# WHAT YOU NEED TO DO
A – Return the passage of the business advice excerpt from "In my experience, each" up to and including "hide bad news.", copied word for word.
B – Using the business advice excerpt, explain in one to three sentences why employees will feel less stress when they are told about the problems of the business.
C – Extend the business advice excerpt by continuing it from the end of its last paragraph.

# PAGE EXCERPT
__________

In business there are many activities that you can do to stop from being a “roller coaster business owner”.


Know Your Business Model: Your business needs a sales and marketing funnel that feeds the business. These sales turn into revenue. Revenue is reduced by direct cost, and then by expenses. The result of this subtraction is your net profit. If you have a problem with sales, the rest of your model will suffer. If you have a problem delivering what was sold, your profitability will suffer. Know what you will do with your business model to minimize the pain to you and your employees, in the event of a problem in any area of your business.


In my experience, each business has a different model. This means that your actions and results (cause and effect) will be different than a business owner in a different industry. Know your model so that you know what to tweak when problematic events occur.


Employees will Help if You Let Them: Business owners believe that the weight of their business is solely on their shoulders. They believe if they share bad news with employees, those employees won’t be able to handle the bad news. Don’t exaggerate but do educate. Downturns are a learning opportunity for your employees. Stress is caused by not knowing and not being in control. If your employees know about the problems of the business; and have a role to play in helping, they’ll feel less stress. You’ll also feel less stress because you’re not trying to hide bad news.


Be Proactive: Bad things happen in your business. That’s not skepticism on my part, it’s realism. An experienced stock trader understands that stock values go down and they go up. A professional trader never believes that stock prices will always go up. They don’t care about small down-turns; and have plans for large down-turns. In your business, it is important to plan for unexpected successes and unexpected failures. I suppose if you plan for them, they won’t be unexpected. Isn’t that the point?


Empathize with Others: Your people will react to negative events with negative emotion. Don’t judge them. Instead empathize with their emotion and then talk calmly about your plans to deal with your challenges. Don’t mimic their emotion. If you’re both an emotional mess, it won’t help your business.

__________

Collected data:
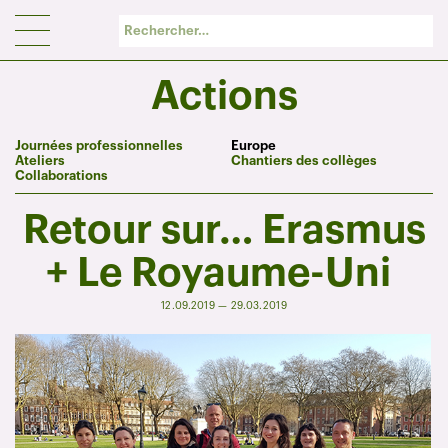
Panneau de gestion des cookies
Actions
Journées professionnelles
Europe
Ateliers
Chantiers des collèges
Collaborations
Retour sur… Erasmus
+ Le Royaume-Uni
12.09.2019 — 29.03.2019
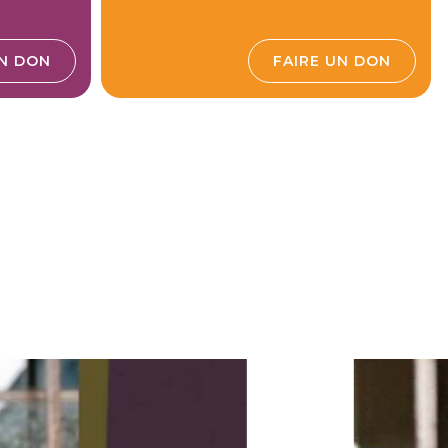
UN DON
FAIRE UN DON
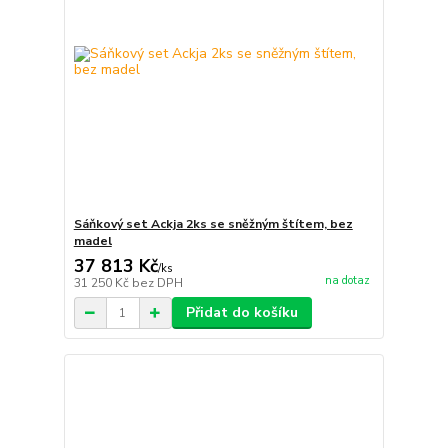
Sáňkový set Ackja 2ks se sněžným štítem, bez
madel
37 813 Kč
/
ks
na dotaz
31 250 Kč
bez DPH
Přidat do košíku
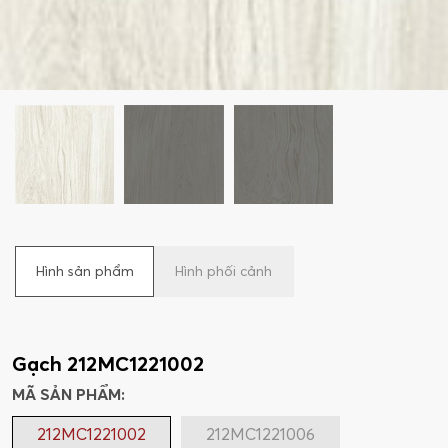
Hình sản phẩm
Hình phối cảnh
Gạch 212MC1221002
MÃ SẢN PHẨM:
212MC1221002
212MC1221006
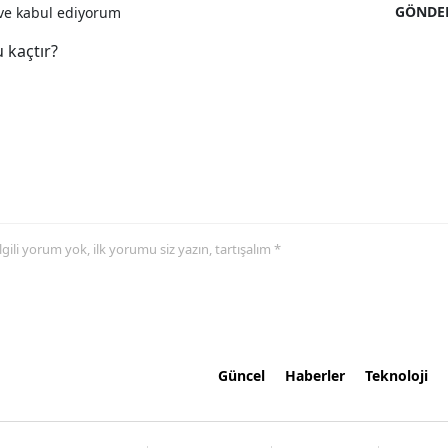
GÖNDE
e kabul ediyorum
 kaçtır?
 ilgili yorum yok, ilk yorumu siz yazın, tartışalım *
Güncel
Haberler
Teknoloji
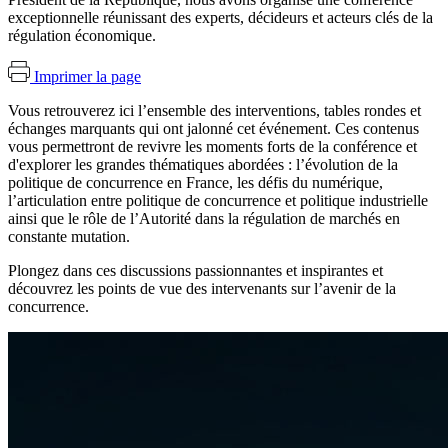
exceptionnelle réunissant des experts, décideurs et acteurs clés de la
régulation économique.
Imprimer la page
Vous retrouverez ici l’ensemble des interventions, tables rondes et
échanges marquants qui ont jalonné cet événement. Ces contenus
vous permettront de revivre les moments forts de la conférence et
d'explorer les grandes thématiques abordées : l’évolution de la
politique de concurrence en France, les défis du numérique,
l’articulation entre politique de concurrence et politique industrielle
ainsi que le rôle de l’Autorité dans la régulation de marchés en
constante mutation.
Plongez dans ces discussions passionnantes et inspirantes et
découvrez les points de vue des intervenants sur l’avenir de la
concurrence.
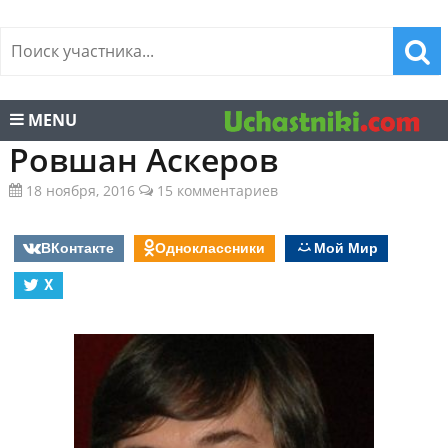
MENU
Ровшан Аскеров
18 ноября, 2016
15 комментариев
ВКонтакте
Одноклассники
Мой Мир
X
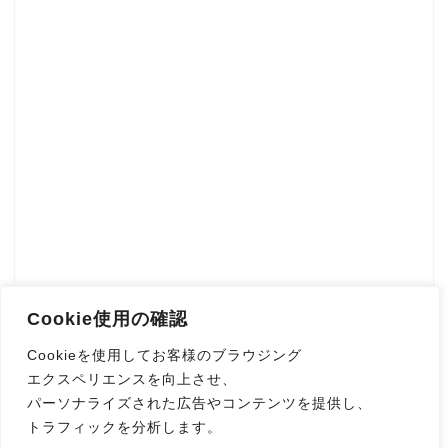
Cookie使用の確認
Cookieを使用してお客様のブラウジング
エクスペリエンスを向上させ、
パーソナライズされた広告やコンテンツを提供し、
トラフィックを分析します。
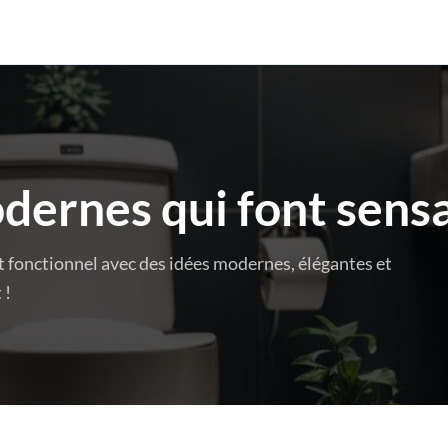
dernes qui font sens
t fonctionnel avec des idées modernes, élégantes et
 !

__________

# RESPONSES FOR EACH TASK
A –
In my experience, each business has a different model. This means that your actions and results (cause and effect) will be different than a business owner in a different industry. Know your model so that you know what to tweak when problematic events occur.


Employees will Help if You Let Them: Business owners believe that the weight of their business is solely on their shoulders. They believe if they share bad news with employees, those employees won’t be able to handle the bad news. Don’t exaggerate but do educate. Downturns are a learning opportunity for your employees. Stress is caused by not knowing and not being in control. If your employees know about the problems of the business; and have a role to play in helping, they’ll feel less stress. You’ll also feel less stress because you’re not trying to hide bad news.

B – Stress is caused by not knowing and not being in control. When employees know about the problems of the business and have a role to play in helping, they feel less stress.

C –
Don’t React: If you were in a combat zone and bullets are flying overhead with explosions nearby; would you follow the guy who flinches each time a new sound emerges; or the guy that’s keeping his cool and acting regardless of the sounds? Leaders act… they do not react. This means that you consider your options and act in a deliberate way in accordance with a planned response. If you didn’t plan, you must remain calm while others are losing their mind. Otherwise, you’re not the leader that others will follow.


Learn from Mistakes: No one is perfect; and neither are you. When you make a mistake and take the wrong action, admit your mistake publicly. This admission is not a sign of weakness, it’s a sign of rational thought. The fact that you admit your mistakes means that you are aware and are changing course. If your action caused pain to others; and you don’t admit your mistakes and change direction, your followers will believe that there is more irrational pain to follow.


Humbly Celebrate Success: If you happen to be the lucky investor who timed a market just right, don’t gloat. If I’ve learned one thing in business it’s that, as skilled as you may be, wins and losses happen when you don’t deserve them. Give ample credit to your employees for their effort, regardless of wins or losses. Check your ego during wins; and keep your chin up in losses. These temporal events do not define you.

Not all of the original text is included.